The first, Day for Night, is by Frederick Reiken. I had Reiken for a lit class on short stories and it was one of the best classes I took in my MFA days, largely because he geared the class toward writers, and thus when we read a short story we spent a lot of time considering how it was written and consequently the class was as much a craft class as a lit class. Reiken has some terrific and very understandable theories about craft (you may have seen some of his essays in The Writers Chronicle). Anyway, Reiken’s command of craft is evident in his latest novel. It’s a kind of wild ride, this novel, with a “six degrees of separation” kind of premise that brings the reader from Florida to Utah to San Francisco to Israel and traverses time and, maybe, reality. There’s a bit of the fantastical here, and yet there’s also some historical reality — The Holocaust — that keeps Day for Night grounded. At first I wanted to classify this one as a collection of linked stories, but about a third of the way through the book it became clear that this is very much a novel, albeit with many different narrators. They are all telling the same story, in a way, though with varying degrees of knowledge of the big picture. Each offers a piece of the puzzle and Reiken is able to bring what seems like many disparate stories together in a way that I found pretty satisfying.

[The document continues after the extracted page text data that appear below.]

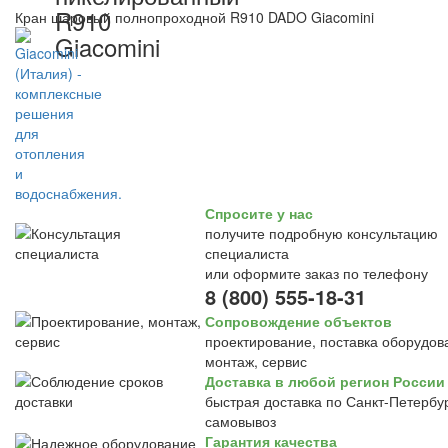
R910
Кран шаровый полнопроходной R910 DADO Giacomini
Giacomini
Спросите у нас
получите подробную консультацию
специалиста
или оформите заказ по телефону
8 (800) 555-18-31
Сопровождение объектов
проектирование, поставка оборудов
монтаж, сервис
Доставка в любой регион России
быстрая доставка по Санкт-Петербур
самовывоз
Гарантия качества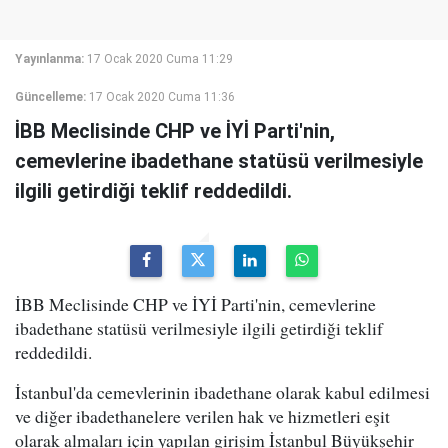
Yayınlanma:
17 Ocak 2020 Cuma 11:29
Güncelleme:
17 Ocak 2020 Cuma 11:36
İBB Meclisinde CHP ve İYİ Parti'nin,
cemevlerine ibadethane statüsü verilmesiyle
ilgili getirdiği teklif reddedildi.
İBB Meclisinde CHP ve İYİ Parti'nin, cemevlerine
ibadethane statüsü verilmesiyle ilgili getirdiği teklif
reddedildi.
İstanbul'da cemevlerinin ibadethane olarak kabul edilmesi
ve diğer ibadethanelere verilen hak ve hizmetleri eşit
olarak almaları için yapılan girişim İstanbul Büyükşehir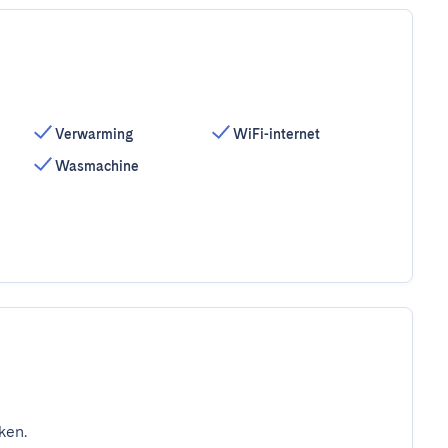
Verwarming
WiFi-internet
Wasmachine
ken.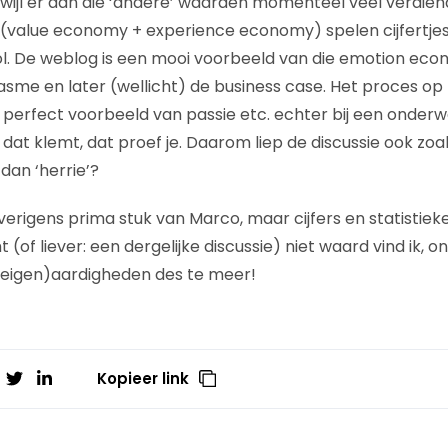
rwijl er aan die ‘andere’ waarden momenteel veel verdiend
alue economy + experience economy) spelen cijfertjes e
rol. De weblog is een mooi voorbeeld van die emotion econ
asme en later (wellicht) de business case. Het proces op 
perfect voorbeeld van passie etc. echter bij een onderwe
n dat klemt, dat proef je. Daarom liep de discussie ook zoals
 dan ‘herrie’?
rigens prima stuk van Marco, maar cijfers en statistieke
(of liever: een dergelijke discussie) niet waard vind ik, on
(eigen)aardigheden des te meer!
Kopieer link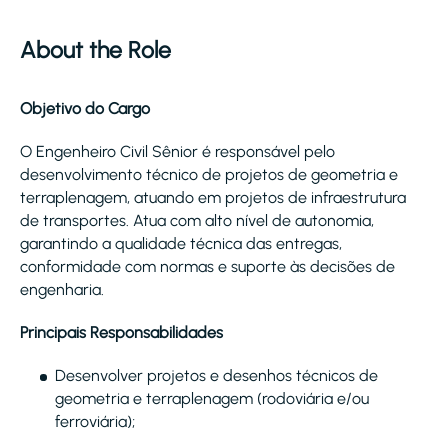
About the Role
Objetivo do Cargo
O Engenheiro Civil Sênior é responsável pelo
desenvolvimento técnico de projetos de geometria e
terraplenagem, atuando em projetos de infraestrutura
de transportes. Atua com alto nível de autonomia,
garantindo a qualidade técnica das entregas,
conformidade com normas e suporte às decisões de
engenharia.
Principais Responsabilidades
Desenvolver projetos e desenhos técnicos de
geometria e terraplenagem (rodoviária e/ou
ferroviária);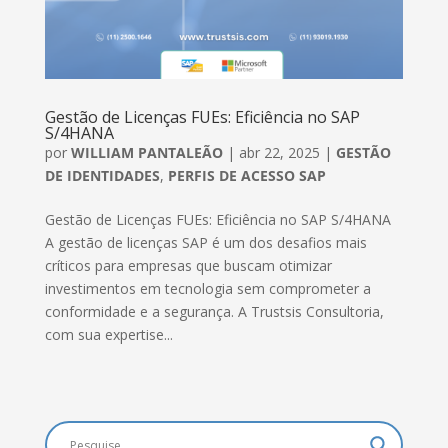
Gestão de Licenças FUEs: Eficiência no SAP
S/4HANA
por
WILLIAM PANTALEÃO
|
abr 22, 2025
|
GESTÃO
DE IDENTIDADES
,
PERFIS DE ACESSO SAP
Gestão de Licenças FUEs: Eficiência no SAP S/4HANA
A gestão de licenças SAP é um dos desafios mais
críticos para empresas que buscam otimizar
investimentos em tecnologia sem comprometer a
conformidade e a segurança. A Trustsis Consultoria,
com sua expertise...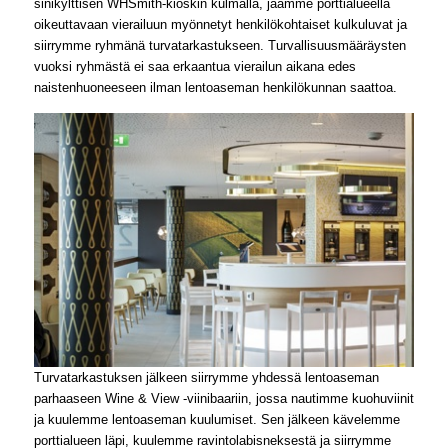
sinikylttisen WHSmith-kioskin kulmalla, jaamme porttialueella
oikeuttavaan vierailuun myönnetyt henkilökohtaiset kulkuluvat ja
siirrymme ryhmänä turvatarkastukseen. Turvallisuusmääräysten
vuoksi ryhmästä ei saa erkaantua vierailun aikana edes
naistenhuoneeseen ilman lentoaseman henkilökunnan saattoa.
Turvatarkastuksen jälkeen siirrymme yhdessä lentoaseman
parhaaseen Wine & View -viinibaariin, jossa nautimme kuohuviinit
ja kuulemme lentoaseman kuulumiset. Sen jälkeen kävelemme
porttialueen läpi, kuulemme ravintolabisneksestä ja siirrymme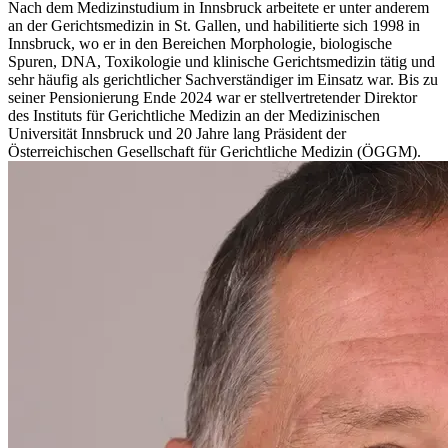
Nach dem Medizinstudium in Innsbruck arbeitete er unter anderem
an der Gerichtsmedizin in St. Gallen, und habilitierte sich 1998 in
Innsbruck, wo er in den Bereichen Morphologie, biologische
Spuren, DNA, Toxikologie und klinische Gerichtsmedizin tätig und
sehr häufig als gerichtlicher Sachverständiger im Einsatz war. Bis zu
seiner Pensionierung Ende 2024 war er stellvertretender Direktor
des Instituts für Gerichtliche Medizin an der Medizinischen
Universität Innsbruck und 20 Jahre lang Präsident der
Österreichischen Gesellschaft für Gerichtliche Medizin (ÖGGM).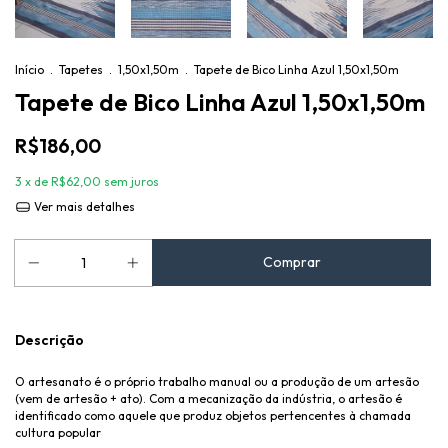
Início
.
Tapetes
.
1,50x1,50m
.
Tapete de Bico Linha Azul 1,50x1,50m
Tapete de Bico Linha Azul 1,50x1,50m
R$186,00
3
x de
R$62,00
sem juros
Ver mais detalhes
Descrição
O artesanato é o próprio trabalho manual ou a produção de um artesão
(vem de artesão + ato). Com a mecanização da indústria, o artesão é
identificado como aquele que produz objetos pertencentes à chamada
cultura popular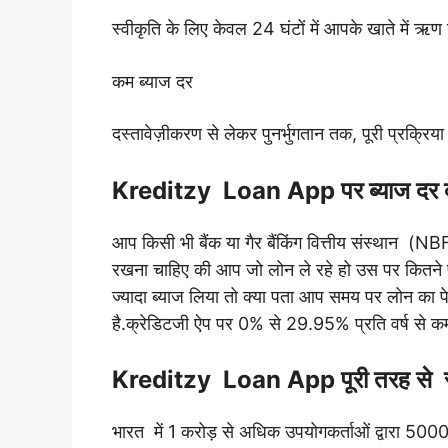
स्वीकृति के लिए केवल 24 घंटों में आपके खाते में ऋण
कम ब्याज दर
दस्तावेज़ीकरण से लेकर पुनर्भुगतान तक, पूरी प्रक्रिय
Kreditzy Loan App पर ब्याज दर क्
आप किसी भी बैंक या गैर बैंकिंग वित्तीय संस्थान (
रखना चाहिए की आप जो लोन ले रहे हो उस पर कितने प
ज्यादा ब्याज लिया तो क्या पता आप समय पर लोन का 
है.क्रेडिटजी ऐप पर 0% से 29.95% प्रति वर्ष से कम
Kreditzy Loan App पूरी तरह से सुरक
भारत में 1 करोड़ से अधिक उपयोगकर्ताओं द्वारा 500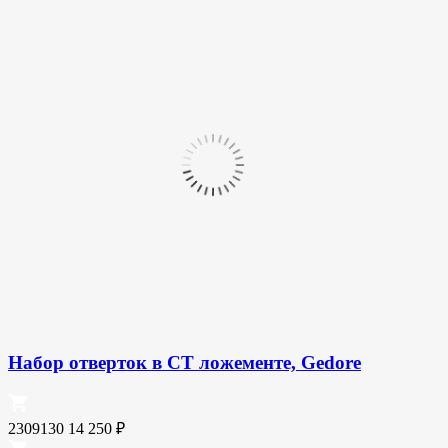
Набор отверток в СТ ложементе, Gedore
2309130
14 250
₽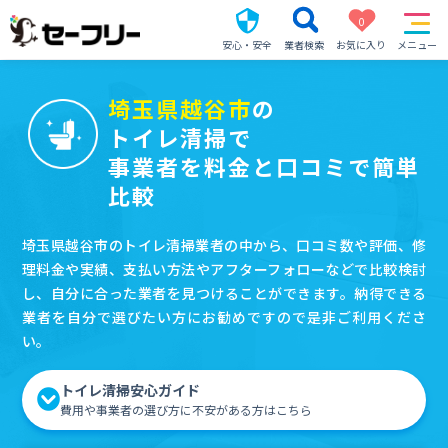
0
安心・安全
業者検索
お気に入り
メニュー
埼玉県越谷市
の
トイレ清掃で
事業者を料金と口コミで簡単
比較
埼玉県越谷市のトイレ清掃業者の中から、口コミ数や評価、修
理料金や実績、支払い方法やアフターフォローなどで比較検討
し、自分に合った業者を見つけることができます。納得できる
業者を自分で選びたい方にお勧めですので是非ご利用くださ
い。
トイレ清掃安心ガイド
費用や事業者の選び方に不安がある方はこちら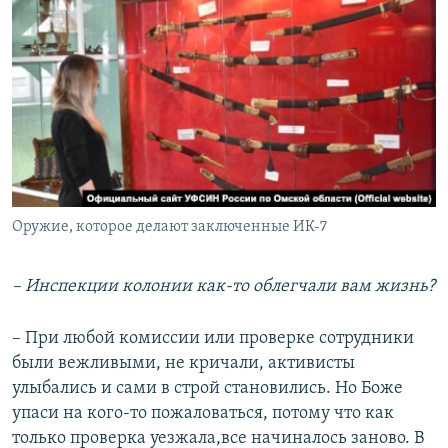
Оружие, которое делают заключенные ИК-7
– Инспекции колонии как-то облегчали вам жизнь?
– При любой комиссии или проверке сотрудники
были вежливыми, не кричали, активисты
улыбались и сами в строй становились. Но Боже
упаси на кого-то пожаловаться, потому что как
только проверка уезжала,все начиналось заново. В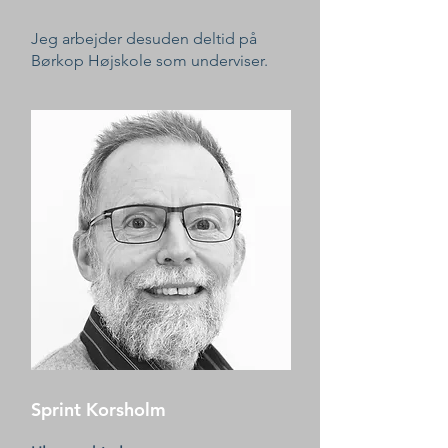
Jeg arbejder desuden deltid på
Børkop Højskole som underviser.
Sprint Korsholm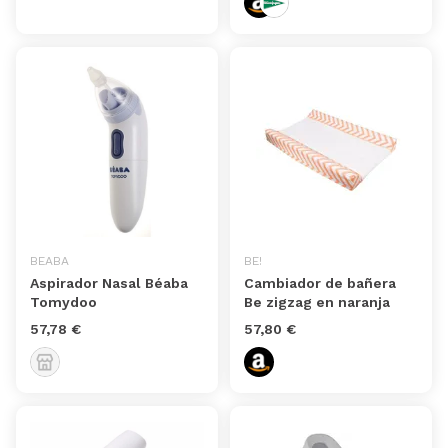
BEABA
BE!
Aspirador Nasal Béaba
Cambiador de bañera
Tomydoo
Be zigzag en naranja
57,78 €
57,80 €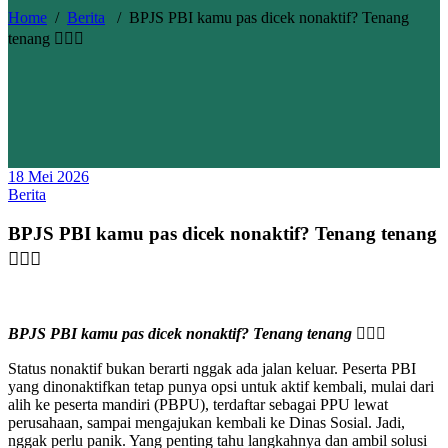
Home
/
Berita
/
BPJS PBI kamu pas dicek nonaktif? Tenang
tenang ✋🏻😊
18 Mei 2026
Berita
BPJS PBI kamu pas dicek nonaktif? Tenang tenang
✋🏻😊
BPJS PBI kamu pas dicek nonaktif? Tenang tenang ✋🏻😊
Status nonaktif bukan berarti nggak ada jalan keluar. Peserta PBI
yang dinonaktifkan tetap punya opsi untuk aktif kembali, mulai dari
alih ke peserta mandiri (PBPU), terdaftar sebagai PPU lewat
perusahaan, sampai mengajukan kembali ke Dinas Sosial. Jadi,
nggak perlu panik. Yang penting tahu langkahnya dan ambil solusi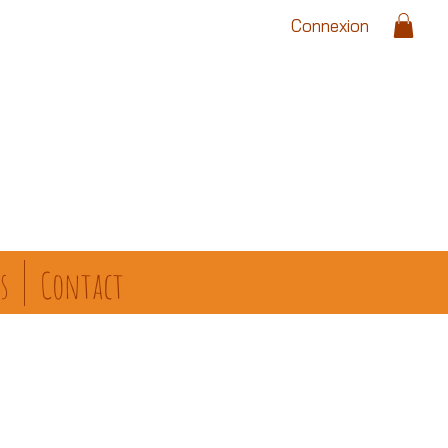
Connexion
s
Contact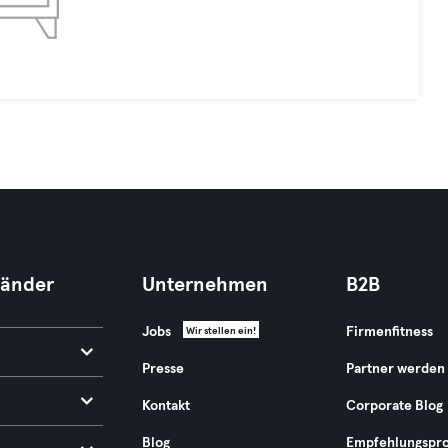
Länder
Unternehmen
B2B
Jobs
Firmenfitness
Wir stellen ein!
Presse
Partner werden
Kontakt
Corporate Blog
Blog
Empfehlungspr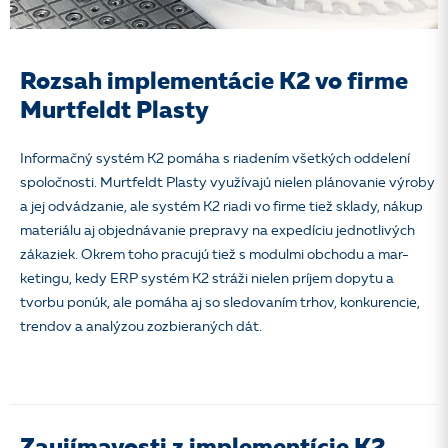
Rozsah implementácie K2 vo firme
Murtfeldt Plasty
Informačný systém K2 pomáha s riadením všetkých oddelení
spoločnosti. Murtfeldt
Plasty využívajú nielen plánovanie výroby
a jej odvádzanie, ale systém K2 riadi vo firme tiež sklady, nákup
materiálu aj objednávanie prepravy na expedíciu jednotlivých
zákaziek. Okrem toho pracujú tiež s modulmi obchodu a mar-
ketingu, kedy ERP systém K2 stráži nielen príjem dopytu a
tvorbu ponúk, ale pomáha aj so sledovaním trhov, konkurencie,
trendov a analýzou zozbieraných dát.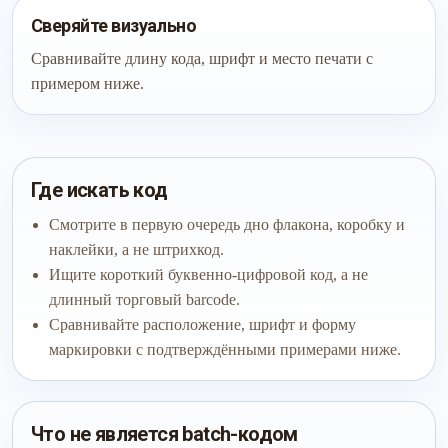
Сверяйте визуально
Сравнивайте длину кода, шрифт и место печати с
примером ниже.
Где искать код
Смотрите в первую очередь дно флакона, коробку и
наклейки, а не штрихкод.
Ищите короткий буквенно-цифровой код, а не
длинный торговый barcode.
Сравнивайте расположение, шрифт и форму
маркировки с подтверждёнными примерами ниже.
Что не является batch-кодом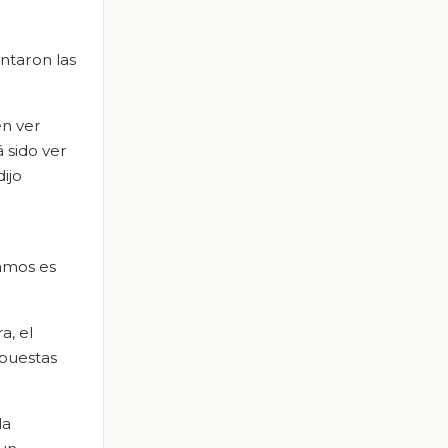
ntaron las
en ver
 sido ver
ijo
amos es
a, el
spuestas
la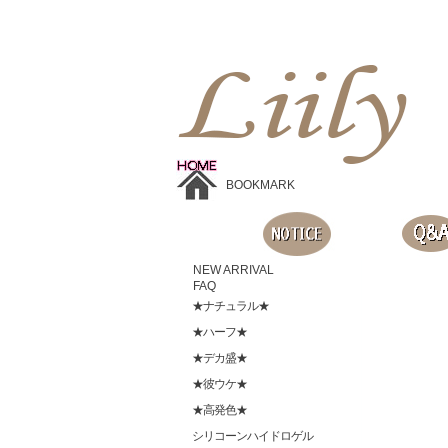
Liilyお手頃価格のカラコンショップ、鮮やかなコスプレレンズ、
目に優しいシリコンハイドロゲルレンズ、全商品無料発送, 度ありレンズ、FDAの承認を受けた信じられる製品です。
BOOKMARK
NEW ARRIVAL
FAQ
★ナチュラル★
★ハーフ★
★デカ盛★
★彼ウケ★
★高発色★
シリコーンハイドロゲル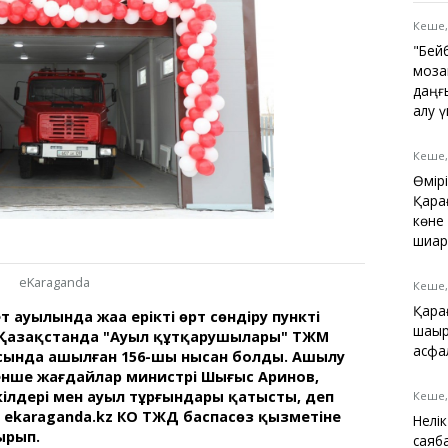
Қарағанды
Теміртау
Кеше,
Балқаш
"Бей
Жезқазған
моза
даңғ
алу 
Кеше,
Анықтамалық
Өмір
КӨЛІК КЕСТЕСІ
Қара
Автобус аялдамалары
көне
Төтенше жағдайлар
шиар
қызметі
eKaraganda
Компаниялар каталогы
Кеше,
Шиналарды сатып
Қара
 ауылында жаңа ерікті өрт сөндіру пункті
алыңыз, оңай!
шақы
 Қазақстанда "Ауыл құтқарушылары" ТЖМ
асфа
сында ашылған 156-шы нысан болды. Ашылу
нше жағдайлар министрі Шыңғыс Аринов,
өкілдері мен ауыл тұрғындары қатысты, деп
Кеше,
 ekaraganda.kz КО ТЖД баспасөз қызметіне
Нелі
ырып.
саяб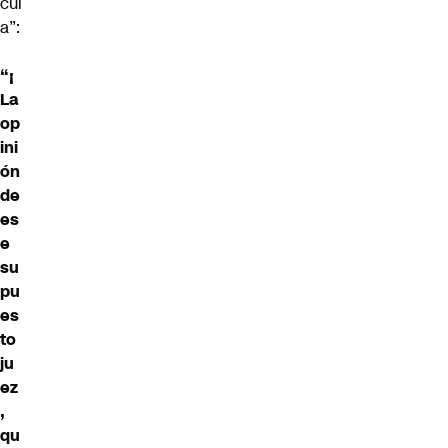
cul
a”:
“¡
La
op
ini
ón
de
es
e
su
pu
es
to
ju
ez
,
qu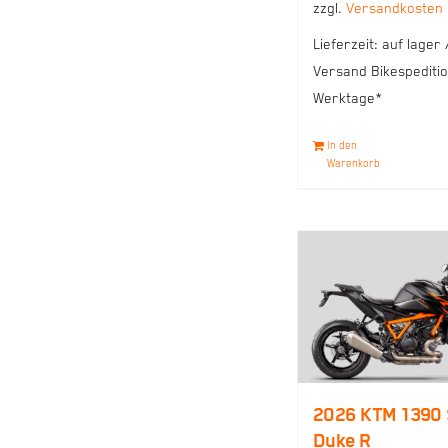
zzgl.
Versandkosten
Lieferzeit:
auf lager 
Versand Bikespeditio
Werktage*
In den
Warenkorb
2026 KTM 1390
Duke R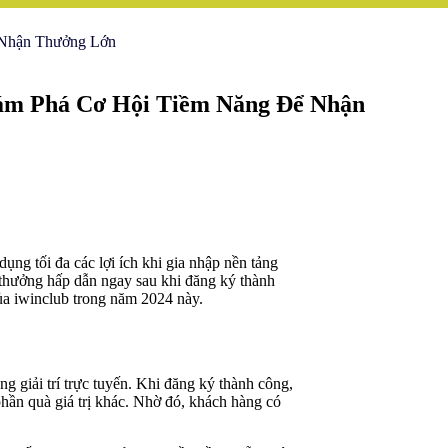
 Nhận Thưởng Lớn
ám Phá Cơ Hội Tiềm Năng Để Nhận
 tối đa các lợi ích khi gia nhập nền tảng
 thưởng hấp dẫn ngay sau khi đăng ký thành
của iwinclub trong năm 2024 này.
g giải trí trực tuyến. Khi đăng ký thành công,
hần quà giá trị khác. Nhờ đó, khách hàng có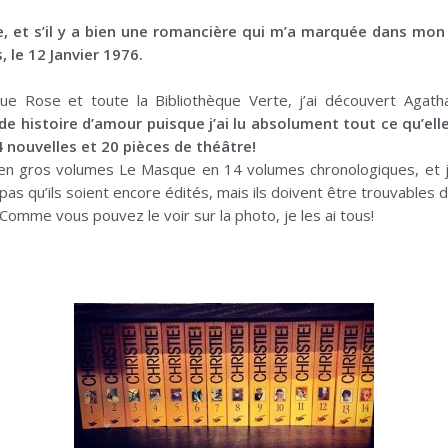
te, et s’il y a bien une romancière qui m’a marquée dans mon
, le 12 Janvier 1976.
que Rose et toute la Bibliothèque Verte, j’ai découvert Agath
e histoire d’amour puisque j’ai lu absolument tout ce qu’elle 
4 nouvelles et 20 pièces de théâtre!
 en gros volumes Le Masque en 14 volumes chronologiques, et j
as qu’ils soient encore édités, mais ils doivent être trouvables d
. Comme vous pouvez le voir sur la photo, je les ai tous!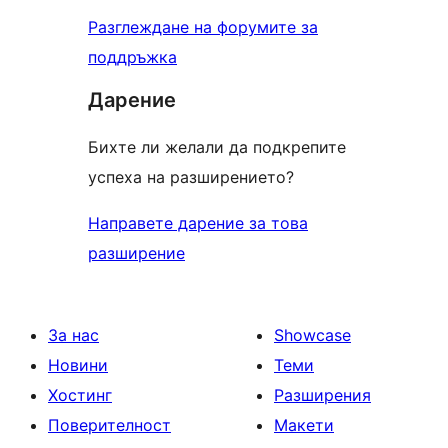
Разглеждане на форумите за
поддръжка
Дарение
Бихте ли желали да подкрепите
успеха на разширението?
Направете дарение за това
разширение
За нас
Showcase
Новини
Теми
Хостинг
Разширения
Поверителност
Макети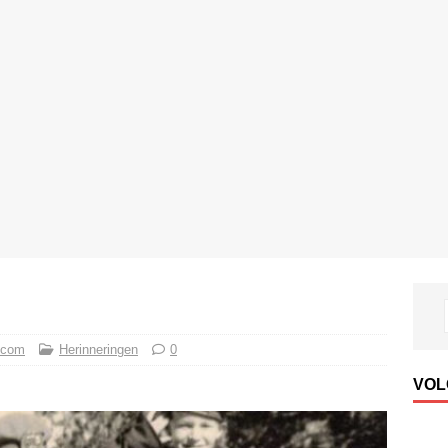
 com
Herinneringen
0
VOL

The second book is a collection of short stories by a recent Emerson grad … wow, wow, Laura van den Berg‘s first book, What the World Will Look Like When All the Water Leaves Us is fantastic. I’m a little late to the party –this collection has been lauded all over the place since it came out in late 2009. The book was a 2009 holiday selection for the Barnes & Noble “Discover Great New Writers” Program, shortlisted for the Frank O’Connor Award, and long-listed for The Story Prize. There’s a quiet sorrow in all of these stories, which have in common themes of loss and loneliness, despite their disparate geographic settings. (Van den Berg deftly writes about the Congo, Boston, Madagascar, and New York City, among other locales.) There’s a strangeness here to that contributes to the desolation (a Bigfoot impersonator, a store that sells Balinese masks, a search for the Loch Ness monster, a little brother who has found a tunnel to the other side of the world…) but doesn’t ever feel forced or, well, strange. Such is van den Berg’s talent.
I am eagerly awaiting her next book.